Columbus rallies in 2nd half to win rubber match vs. rival Palmetto, return to 8A semis
Columbus and Palmetto set a standard this year for what a meeting between the two district rivals should look like. They played twice in the regular season and each team won once, with the two games decided by a total of seven point.
On Friday, the rivalry almost made Miami-Dade County history: The Explorers and Panthers met for a third time in the Region 4-Class 8A championship. No one can ever remember two teams playing three times in the same season and certainly not with a trip to the state semifinals on the line, but what better way to figure out who would represent South Florida in the 8A semifinals than a rubber match in Homestead?
The third meeting played out a lot like those first two. Points were hard to come by, turnovers played a massive role and one second-half play ultimately helped decide a one-possession game. For the second straight meeting, Columbus came through late to beat Palmetto, 22-14, at Orange Bowl Field at Harris Field Park.
“We knew they were a good team,” Denim Edwards said. “We just knew we had to punch them in the mouth.”
The Explorers running back scored the go-ahead touchdown with 5:02 left in the third quarter to put Columbus (9-3) ahead 19-14 and the Explorers never trailed again. Edwards punched in a 1-yard touchdown after running five times for 68 yards on the drive, including a 28-yard run on third-and-14, and then the Panthers (9-3) went three-and-out two times with one interception and one turnover on downs on their final five drives.

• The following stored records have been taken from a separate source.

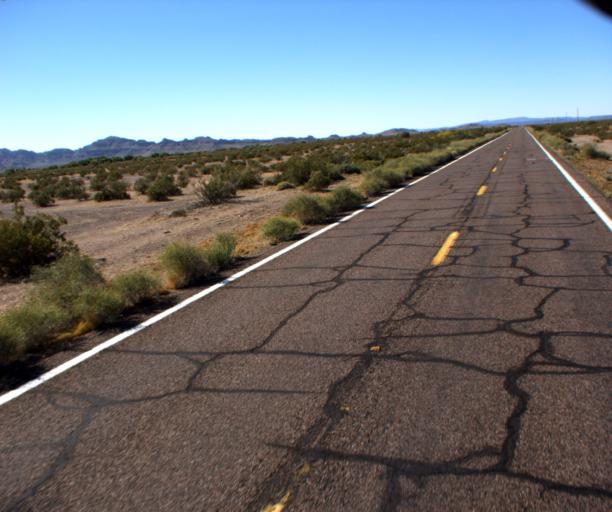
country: US
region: Arizona
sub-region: Maricopa County
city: Gila Bend
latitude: 32.7443
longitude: -112.8292
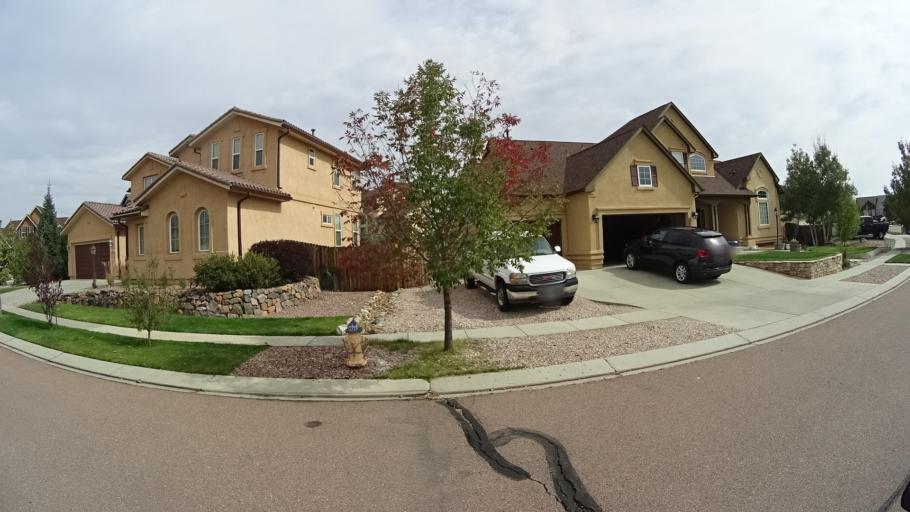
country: US
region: Colorado
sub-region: El Paso County
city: Cimarron Hills
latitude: 38.9227
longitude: -104.6950
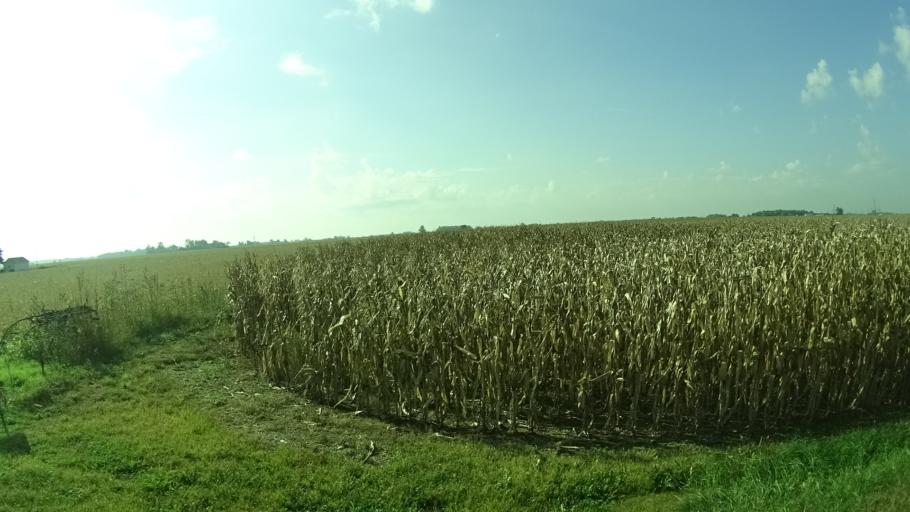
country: US
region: Indiana
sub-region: Madison County
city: Lapel
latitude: 40.0458
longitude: -85.8149
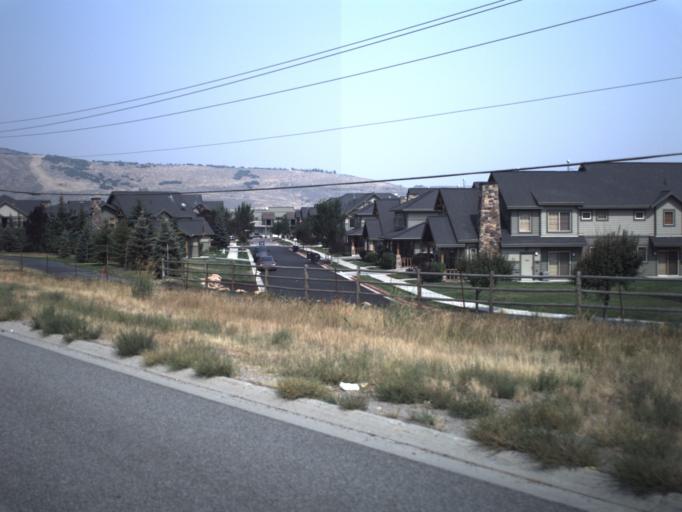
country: US
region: Utah
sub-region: Summit County
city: Snyderville
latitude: 40.7183
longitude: -111.5447
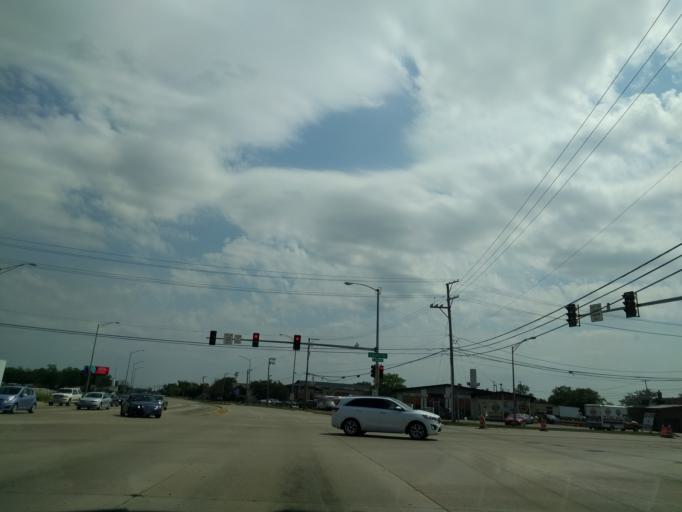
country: US
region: Illinois
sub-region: Cook County
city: Elk Grove Village
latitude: 42.0082
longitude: -87.9407
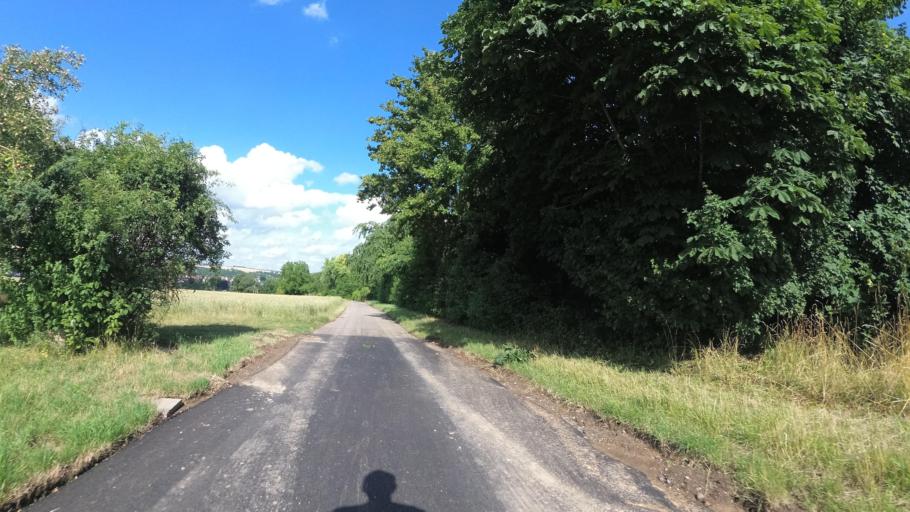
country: DE
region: Baden-Wuerttemberg
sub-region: Regierungsbezirk Stuttgart
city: Neuenstadt am Kocher
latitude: 49.2315
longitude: 9.3218
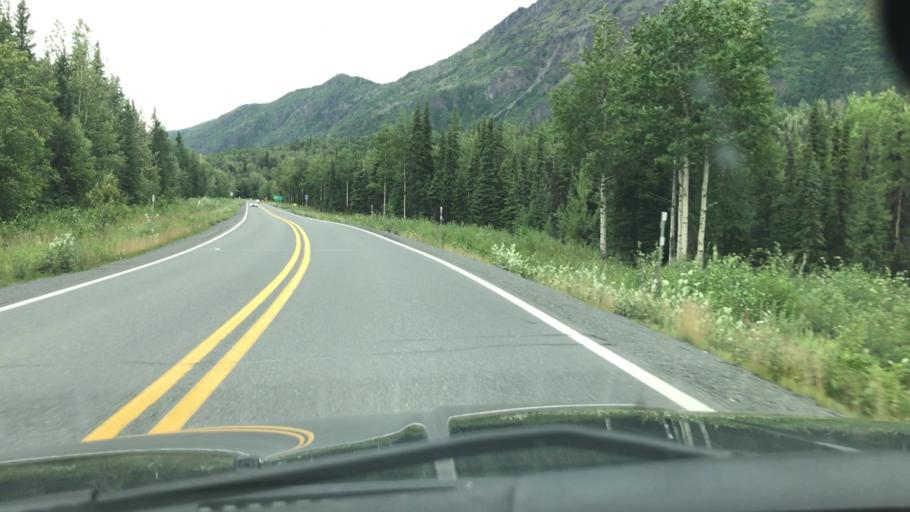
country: US
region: Alaska
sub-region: Kenai Peninsula Borough
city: Seward
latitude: 60.4864
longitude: -149.9652
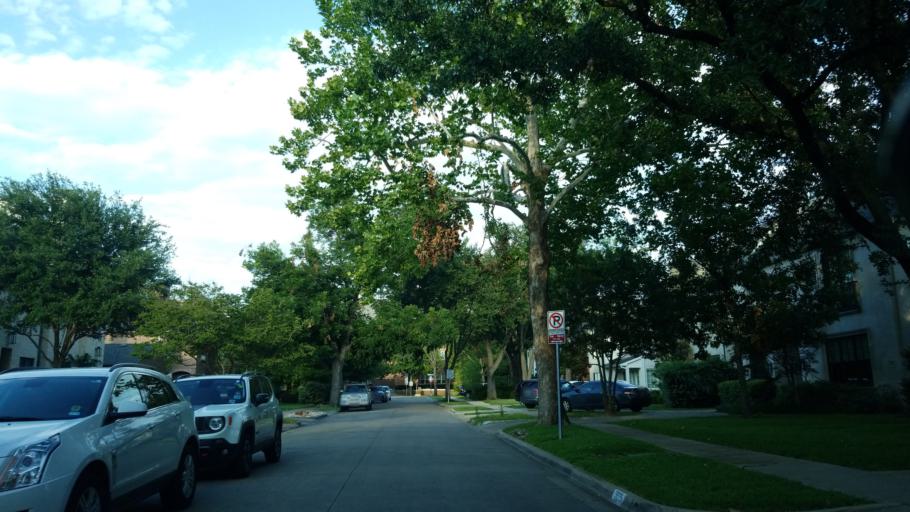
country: US
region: Texas
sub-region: Dallas County
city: Highland Park
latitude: 32.8412
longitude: -96.7933
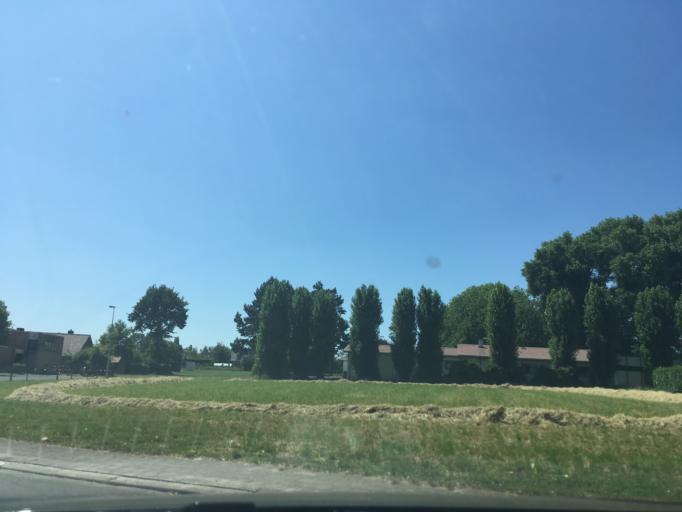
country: BE
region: Flanders
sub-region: Provincie West-Vlaanderen
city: Tielt
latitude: 51.0026
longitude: 3.3136
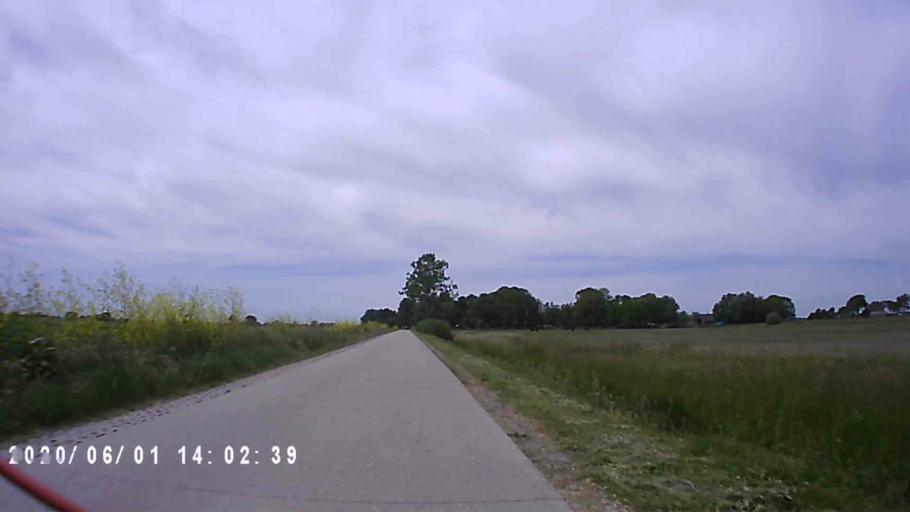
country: NL
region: Friesland
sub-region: Gemeente Littenseradiel
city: Winsum
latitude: 53.1118
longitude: 5.6406
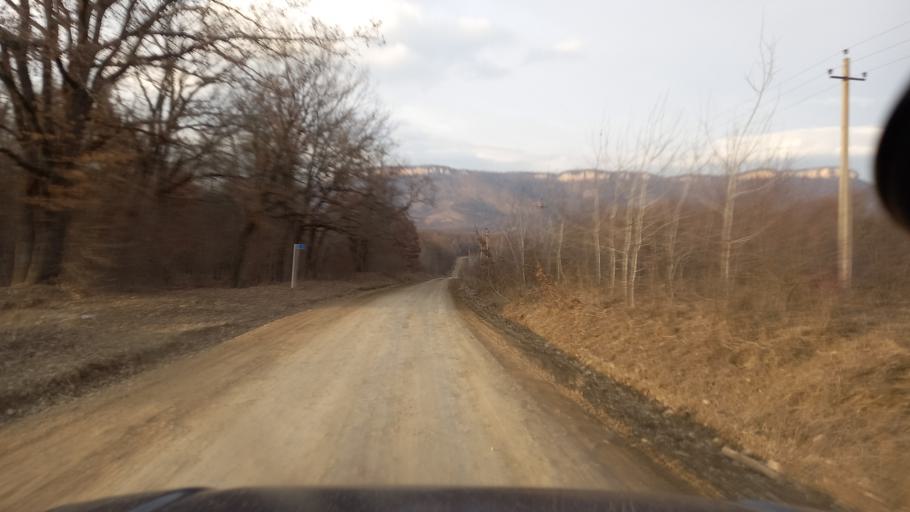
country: RU
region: Adygeya
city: Kamennomostskiy
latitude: 44.1993
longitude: 40.2499
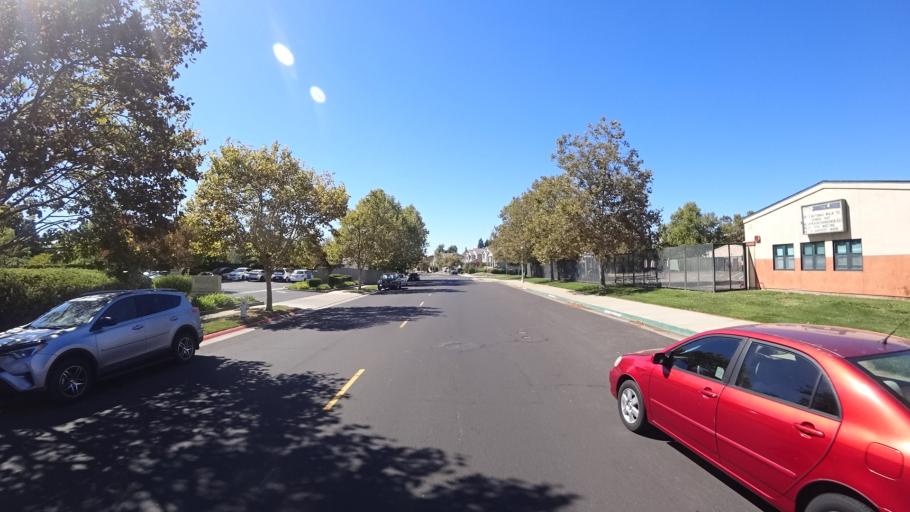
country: US
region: California
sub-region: Sacramento County
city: Laguna
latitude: 38.4176
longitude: -121.4701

After getting beaten for two long touchdowns in the first half, Columbus held Palmetto to just 38 yards in the second half and rode Edwards, who finished with 28 carries for 130 yards and a touchdown, to victory.
The Explorers are now just two wins away from winning a second state title in three years and will go on the road to face Venice next Friday. Last year, they didn’t compete in the Florida High School Athletic Association’s state series because of the COVID-19 pandemic, instead playing in the tri-county tournament and winning.
“We’re a dynasty,” Edwards said. “We’ve got to keep punching it for the alumni.”
Columbus was still down 14-12 when it faced a third-and-14 at the Panthers’ 39-yard line in the second quarter. The Explorers hadn’t done much on offense since marching down the field with a 14-play, 78-yard touchdown drive on the first possession and this was their first time across midfield in the second half. Columbus coach Dave Dunn figured he had two chances to pick up the first down.
Edwards, as Dunn put, “made me look smart.”
The senior ran up the middle and into a mess of Panthers. Somehow, he slipped out of a tackle and dragged defenders down to the 11. Two plays later, Edwards ran in the go-ahead score.
“I told coach before the play, I said, ‘They cannot stop me.’ I kept hitting them in the mouth, kept hitting them in the mouth. The linebackers and the D-line was getting tired in the trenches. They didn’t want anymore of that weight we had, so I told him, ‘Coach, keep handing it to me. Keep feeding me, keep feeding me.’ That’s what we did.
“I was in the zone. They couldn’t stop me. Like I said before, they couldn’t stop me during that drive, so I told Coach, Keep feeding me.”
Columbus then forced Palmetto into a three-and-out, blocked a punt for the second time to get a short field and stretched the lead to 22-14 on a chip-shot field goal with 57 seconds left in the third.
Other than the two first-half touchdowns, the Explorers’ defense was its typical self. Columbus sacked star quarterback Kevin Smith three times and intercepted once, and got a safety on a blocked punt in the first half to keep within striking distance.
Smith finished 27 of 44 for 296 yards with two touchdowns and one interception, but the senior was only 11 of 19 for 38 yards and one interception in the second half.
Smith’s two touchdowns both came on plays longer than 35 yards. On the first, he hit star wide receiver Mike Jackson for a 37-yard score on a post route to tie the game 7-7. On the second, he launched another long pass to Panthers athlete Jai-Ayviauynn Celestine for a 62-yard touchdown to go up 14-12 with 20 seconds left in the first half.
Celestine finished with 10 catches for 135 yards and Jackson, who orally committed to the Appalachian State Mountaineers earlier Friday, had six for 71. Dunn called them “the two best players we’ve seen all year” and the threat of their big-play ability gave Palmetto a chance all the way until Smith’s final pass fell incomplete on fourth down with a little more than two minutes to go.
In their first meeting when the two played for a district championship in September, the Panthers won when Jackson intercepted Explorers quarterback Fernando Mendoza in the end zone on the final play. When they rematched for the Greater Miami Athletic Conference championship in October, Columbus got revenge with a field goal in the final five minutes.
In the rubber match, the Explorers again came through late and now their long-delayed state-title defense is still alive.